#### Topic modeling automatically finds the main themes (“topics”) in a pile of documents.
#### Each topic is a bunch of related words, and each document mixes a few topics.

### intuition
Imagine 1,000 support tickets thrown into one box.

The algorithm keeps guessing groups of words that often appear together (e.g., login, sso, token), calls that a topic, and then says each ticket is, say, 60% “Login Issues”, 30% “Network”, 10% “Billing”.

That’s it. The rest is how we represent text and which algorithm we use.

### the moving parts 

Document: one email/ticket/review.

Token: a word (or bigram like “access token”).

Vocabulary: unique tokens across your corpus.

Topic: distribution over words (top words help you name the topic).

Document–Topic mix: for each document, how much of each topic it contains.

### three families of methods

##### Classic (bag-of-words)

LDA (Latent Dirichlet Allocation) — probabilistic; the textbook baseline.

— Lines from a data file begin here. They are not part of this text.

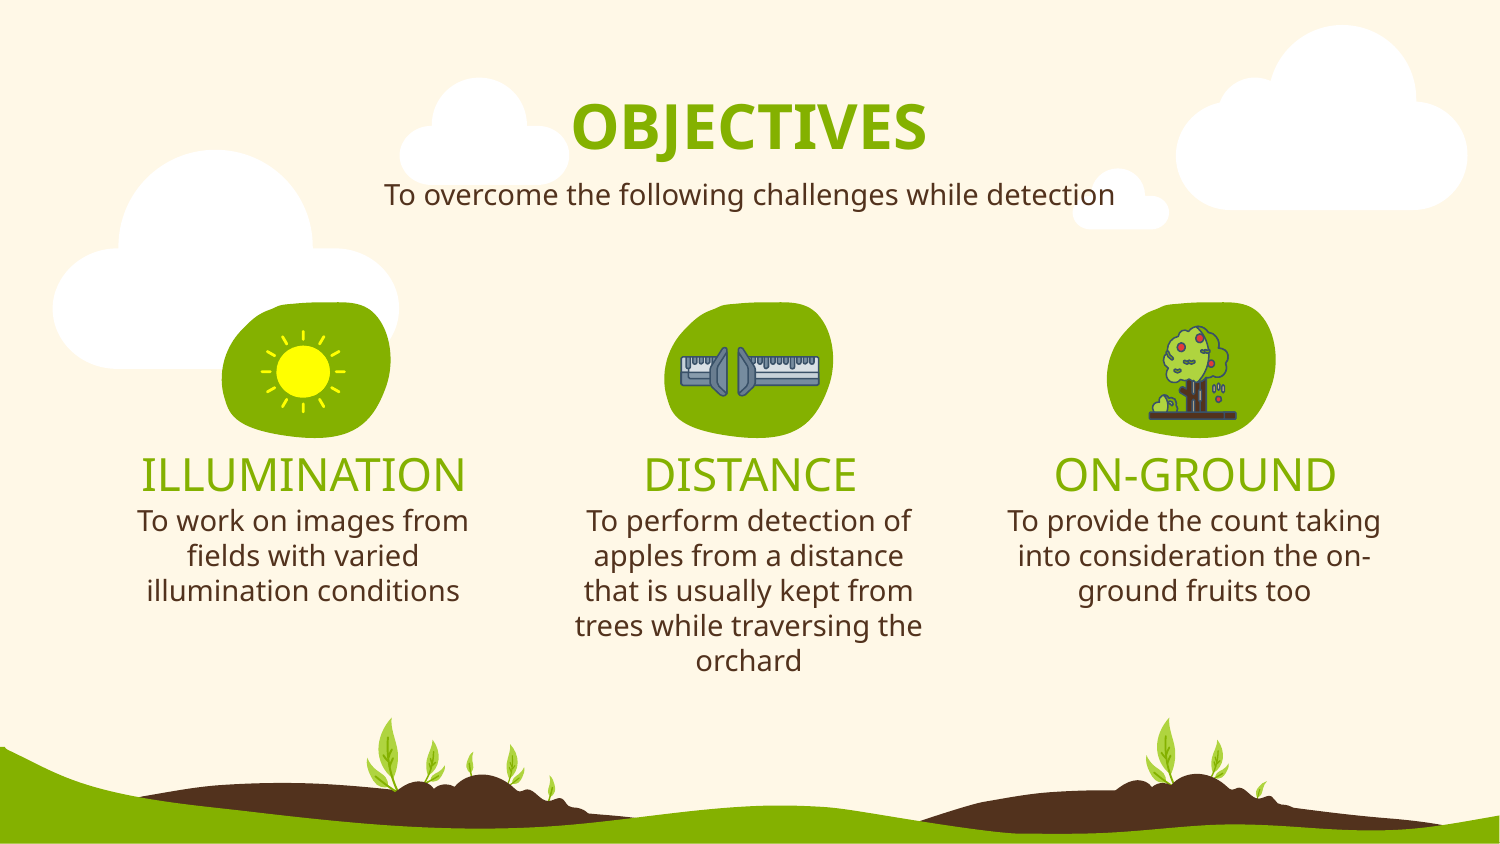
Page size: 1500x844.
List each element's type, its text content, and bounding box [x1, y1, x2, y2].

subtitle To provide the count taking into consideration the on-ground fruits too [990, 487, 1399, 677]
text_box [664, 302, 834, 439]
subtitle ILLUMINATION [106, 444, 503, 502]
subtitle To work on images from fields with varied illumination conditions [105, 487, 501, 677]
text_box [1106, 302, 1276, 439]
subtitle To overcome the following challenges while detection [106, 161, 1394, 257]
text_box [1149, 323, 1236, 420]
subtitle DISTANCE [552, 444, 949, 502]
text_box [221, 302, 391, 439]
subtitle ON-GROUND [997, 444, 1394, 487]
title OBJECTIVES [201, 89, 1298, 160]
subtitle To perform detection of apples from a distance that is usually kept from trees while traversing the orchard [551, 487, 947, 677]
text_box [259, 329, 347, 414]
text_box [680, 347, 819, 397]
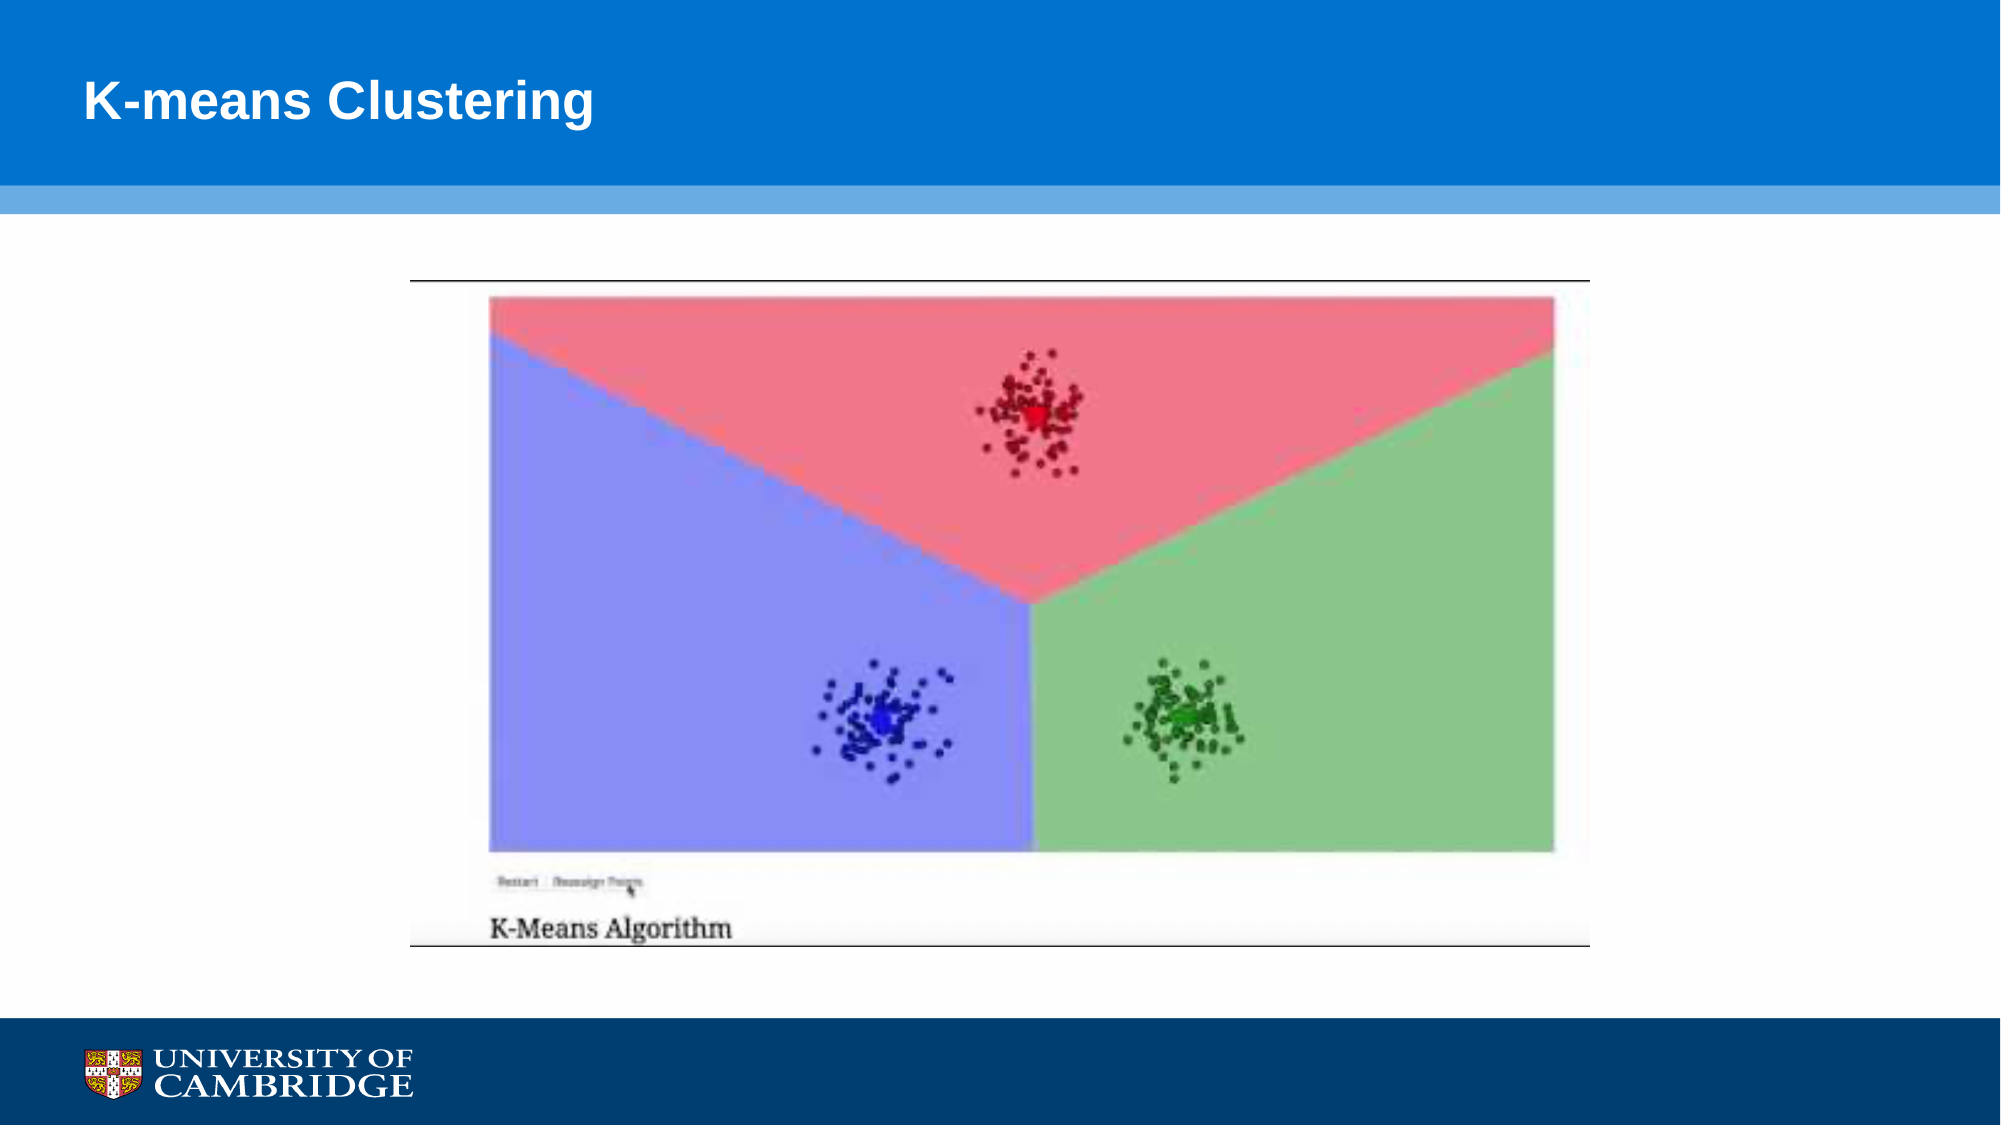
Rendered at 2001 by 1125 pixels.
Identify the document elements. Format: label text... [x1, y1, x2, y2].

title K-means Clustering [84, 65, 1916, 135]
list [409, 279, 1591, 948]
picture [0, 0, 2001, 1125]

NMF (Non-negative Matrix Factorization) — linear algebra; very practical.

Both work on word counts or tf-idf; no deep learning required.

### deep learning flavored

Neural Topic Models (NTM) — small neural nets (often VAE-style) that learn topics; variants like ProdLDA, ETM (uses word embeddings), CTM (uses metadata).

Conceptually similar to LDA but trained with neural objectives.

### Transformer era (semantic embeddings + clustering)

Use sentence/document embeddings (e.g., all-MiniLM-L6-v2), cluster them, then extract top words per cluster.

Tools: BERTopic, Top2Vec, or your own “Embeddings + KMeans + keywords”.

Often the easiest way to get good, meaningful topics on short texts.

### how to choose

Short texts / slang / mixed language → Embeddings + Clustering (BERTopic).

You need simple, explainable math → LDA/NMF.

You have metadata (labels/time) & want flexible models → Neural Topic Models.

### evaluation (how to tell if topics are “good”)

Topic coherence (C_v, NPMI): do top words in a topic co-occur in real docs?

Diversity: do topics avoid repeating the same top words?

Human sense-check: can a person name each topic in 5 seconds?

Downstream usefulness: dashboards, routing, search improvement, etc.